Europa Posted on 2026-06-12 10:18:00

ECB raises interest rates for first time in three years - Reaction comes after Iran war spurs inflation

From SCAN TV

ECB raises interest rates for first time in three years - Reaction comes after

The European Central Bank has raised interest rates for the first time in almost three years. The deposit rate went from 2% to 2.25%, after a meeting of the governing council on Thursday.

The ECB sets monetary policy for the eurozone through three main interest rates: the deposit rate, which serves as the main benchmark for its policy. The ECB's deposit rate was last raised in September 2023, when it peaked at 4.0% after a tightening cycle aimed at stabilizing the inflation crisis following the pandemic. The ECB also raised its refinancing operations rate to 2.4% and its marginal lending rate to 2.65%.

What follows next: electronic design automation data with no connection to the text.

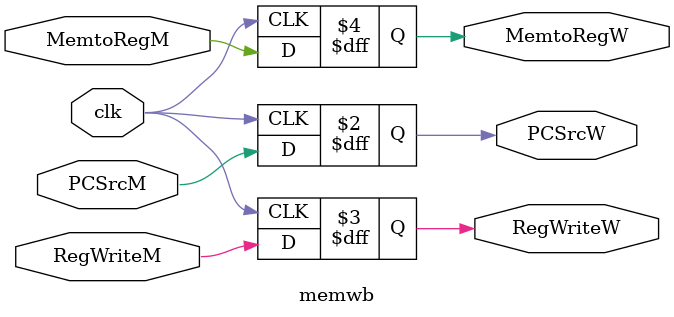
<source format=sv>
module memwb(
  input logic clk,
  input logic PCSrcM,
  input logic RegWriteM,
  input logic MemtoRegM,
  output logic PCSrcW,
  output logic RegWriteW,
  output logic MemtoRegW
  );

  always@(posedge clk)
  begin
  PCSrcW <= PCSrcM;
  RegWriteW <= RegWriteM;
  MemtoRegW <= MemtoRegM;

  end

endmodule

</source>
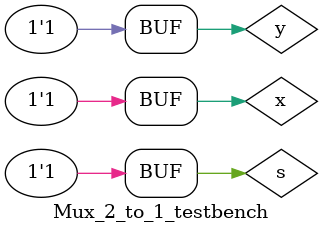
<source format=sv>
module Mux_2_to_1(input x,y,s, output o);
    assign o = s ? x : y;
endmodule

module Mux_2_to_1_testbench();
   reg s,x,y;
   wire o;

   Mux_2_to_1 DUT(s,x,y,o);
   initial begin
        s = 0;x = 0;y = 0; #10;
		  s = 1;x = 0;y = 0; #10;
		  s = 1;x = 0;y = 1; #10;
		  s = 0;x = 0;y = 1; #10;
		  s = 1;x = 1;y = 0; #10;
		  s = 0;x = 1;y = 0; #10;
		  s = 1;x = 1;y = 1; #10;
		  s = 1;x = 1;y = 1; #10;
   end

endmodule // Mux_5_to_1_testbench

</source>
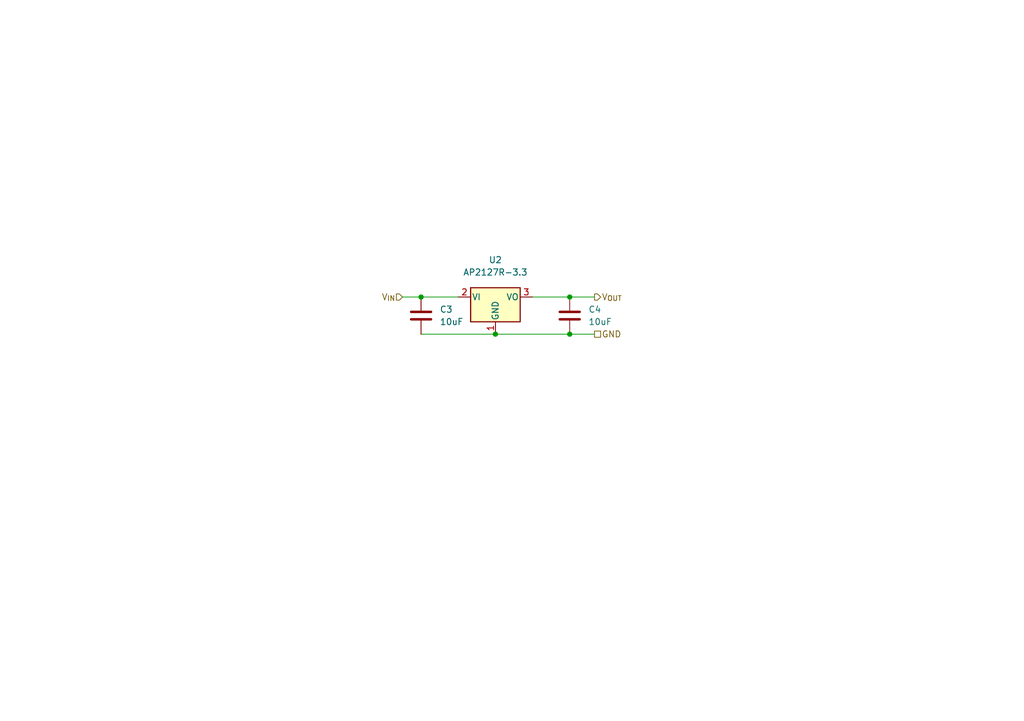
<source format=kicad_sch>
(kicad_sch (version 20211123) (generator eeschema)

  (uuid b04ddaa0-1c53-4c83-a493-bd0ea9d73e71)

  (paper "A5")

  

  (junction (at 101.6 68.58) (diameter 0) (color 0 0 0 0)
    (uuid 6ee61aa9-a58e-4d47-afd0-3b03c4998188)
  )
  (junction (at 116.84 68.58) (diameter 0) (color 0 0 0 0)
    (uuid 80aef147-b6da-4cff-91f1-1e227d63fc0a)
  )
  (junction (at 116.84 60.96) (diameter 0) (color 0 0 0 0)
    (uuid a6db0c7b-9c99-4e5c-99ac-8382258fcce6)
  )
  (junction (at 86.36 60.96) (diameter 0) (color 0 0 0 0)
    (uuid d34efe8d-5f50-470b-98f5-75d576b82024)
  )

  (wire (pts (xy 82.55 60.96) (xy 86.36 60.96))
    (stroke (width 0) (type default) (color 0 0 0 0))
    (uuid 3fb8fd05-22b7-46d6-ba3c-6f627627fdb8)
  )
  (wire (pts (xy 86.36 60.96) (xy 93.98 60.96))
    (stroke (width 0) (type default) (color 0 0 0 0))
    (uuid 494924de-8053-4fb7-9c4f-ac0acd43ffe1)
  )
  (wire (pts (xy 109.22 60.96) (xy 116.84 60.96))
    (stroke (width 0) (type default) (color 0 0 0 0))
    (uuid 760e335f-68eb-4d75-8b4e-d4db13d19f63)
  )
  (wire (pts (xy 101.6 68.58) (xy 116.84 68.58))
    (stroke (width 0) (type default) (color 0 0 0 0))
    (uuid abb3036c-ee25-466c-a3c9-7edb747fdaf6)
  )
  (wire (pts (xy 121.92 68.58) (xy 116.84 68.58))
    (stroke (width 0) (type default) (color 0 0 0 0))
    (uuid c769bf74-1d08-463c-9ac4-cbbdf886aa0f)
  )
  (wire (pts (xy 86.36 68.58) (xy 101.6 68.58))
    (stroke (width 0) (type default) (color 0 0 0 0))
    (uuid d898ca91-7615-4b85-8630-81e5797f3224)
  )
  (wire (pts (xy 116.84 60.96) (xy 121.92 60.96))
    (stroke (width 0) (type default) (color 0 0 0 0))
    (uuid e6be6a51-5972-460d-94dd-b046fc2057e4)
  )

  (hierarchical_label "GND" (shape passive) (at 121.92 68.58 0)
    (effects (font (size 1.27 1.27)) (justify left))
    (uuid 2ea7c843-3e55-4d77-9a39-af39fa3718c8)
  )
  (hierarchical_label "V_{IN}" (shape input) (at 82.5499 60.96 180)
    (effects (font (size 1.27 1.27)) (justify right))
    (uuid 55997353-5c19-484f-9e8b-ab49dd1419a3)
  )
  (hierarchical_label "V_{OUT}" (shape output) (at 121.92 60.96 0)
    (effects (font (size 1.27 1.27)) (justify left))
    (uuid f2597f55-71ae-436b-9119-27e0ce4732cd)
  )

  (symbol (lib_id "Regulator_Linear:AP2127R-3.3") (at 101.6 60.96 0) (unit 1)
    (in_bom yes) (on_board yes) (fields_autoplaced)
    (uuid 0c6ef85c-753f-4f37-b3a8-096e4bbe9fac)
    (property "Reference" "U2" (id 0) (at 101.6 53.34 0))
    (property "Value" "AP2127R-3.3" (id 1) (at 101.6 55.88 0))
    (property "Footprint" "Package_TO_SOT_SMD:SOT-89-3" (id 2) (at 101.6 55.88 0)
      (effects (font (size 1.27 1.27)) hide)
    )
    (property "Datasheet" "https://www.diodes.com/assets/Datasheets/AP2127.pdf" (id 3) (at 101.6 62.23 0)
      (effects (font (size 1.27 1.27)) hide)
    )
    (pin "1" (uuid 2ebe9b49-c279-435a-8276-a33e81453d5e))
    (pin "2" (uuid bf85c554-76d0-4b81-996f-5a0825034b5e))
    (pin "3" (uuid 9967323f-1fb0-435e-a5ec-81281ff121f6))
  )

  (symbol (lib_id "Device:C") (at 86.36 64.77 180) (unit 1)
    (in_bom yes) (on_board yes) (fields_autoplaced)
    (uuid 9fc415b0-828f-4215-a7f0-96ddae453143)
    (property "Reference" "C3" (id 0) (at 90.17 63.4999 0)
      (effects (font (size 1.27 1.27)) (justify right))
    )
    (property "Value" "10uF" (id 1) (at 90.17 66.0399 0)
      (effects (font (size 1.27 1.27)) (justify right))
    )
    (property "Footprint" "Capacitor_SMD:C_1206_3216Metric" (id 2) (at 85.3948 60.96 0)
      (effects (font (size 1.27 1.27)) hide)
    )
    (property "Datasheet" "~" (id 3) (at 86.36 64.77 0)
      (effects (font (size 1.27 1.27)) hide)
    )
    (pin "1" (uuid 20568935-c778-4c99-96b7-e36c5fbc4729))
    (pin "2" (uuid f0cf9329-bfaa-4cb4-b427-cfffd9e89dd3))
  )

  (symbol (lib_id "Device:C") (at 116.84 64.77 180) (unit 1)
    (in_bom yes) (on_board yes) (fields_autoplaced)
    (uuid adb1ee15-7e28-4b73-89e0-0505c4d4d7f8)
    (property "Reference" "C4" (id 0) (at 120.65 63.4999 0)
      (effects (font (size 1.27 1.27)) (justify right))
    )
    (property "Value" "10uF" (id 1) (at 120.65 66.0399 0)
      (effects (font (size 1.27 1.27)) (justify right))
    )
    (property "Footprint" "Capacitor_SMD:C_1206_3216Metric" (id 2) (at 115.8748 60.96 0)
      (effects (font (size 1.27 1.27)) hide)
    )
    (property "Datasheet" "~" (id 3) (at 116.84 64.77 0)
      (effects (font (size 1.27 1.27)) hide)
    )
    (pin "1" (uuid c0ee5e7c-962b-4f8d-8cd6-790a2f6463dc))
    (pin "2" (uuid ffe9adb2-a855-4df4-a159-15279761fff1))
  )
)

</source>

The increase in key interest rates marks a clear reversal of the easing cycle that the ECB followed for most of 2025, after eurozone inflation reached 3.2% in May, the highest level since September 2023, driven by a 10.9% increase in energy prices.

Essentially, the governing council concluded that inaction was no longer justifiable.

The growth comes at a difficult time for the eurozone economy, which shrank by 0.2% in the first quarter of 2026, compared with the previous three months. Meanwhile, inflation rose to 3.2%, the highest level since 2023, and core inflation, which excludes volatile food and energy components, also rose from 2.2% in April to 2.5% in May, undermining any argument that price pressures remain limited to energy.

For households and businesses across the 21-nation bloc, the decision translates into higher borrowing costs for mortgages and corporate loans, at a time when purchasing power is already being squeezed by high fuel and gasoline prices. Markets are also pricing in a roughly 50% probability of a further hike in September, suggesting Thursday's move is seen as the opening of a new phase of tightening rather than a targeted, one-off intervention.

The European Central Bank raised its interest rates, marking a decisive turn toward austerity. The reaction comes after the war with Iran pushed eurozone inflation to its highest level in almost three years.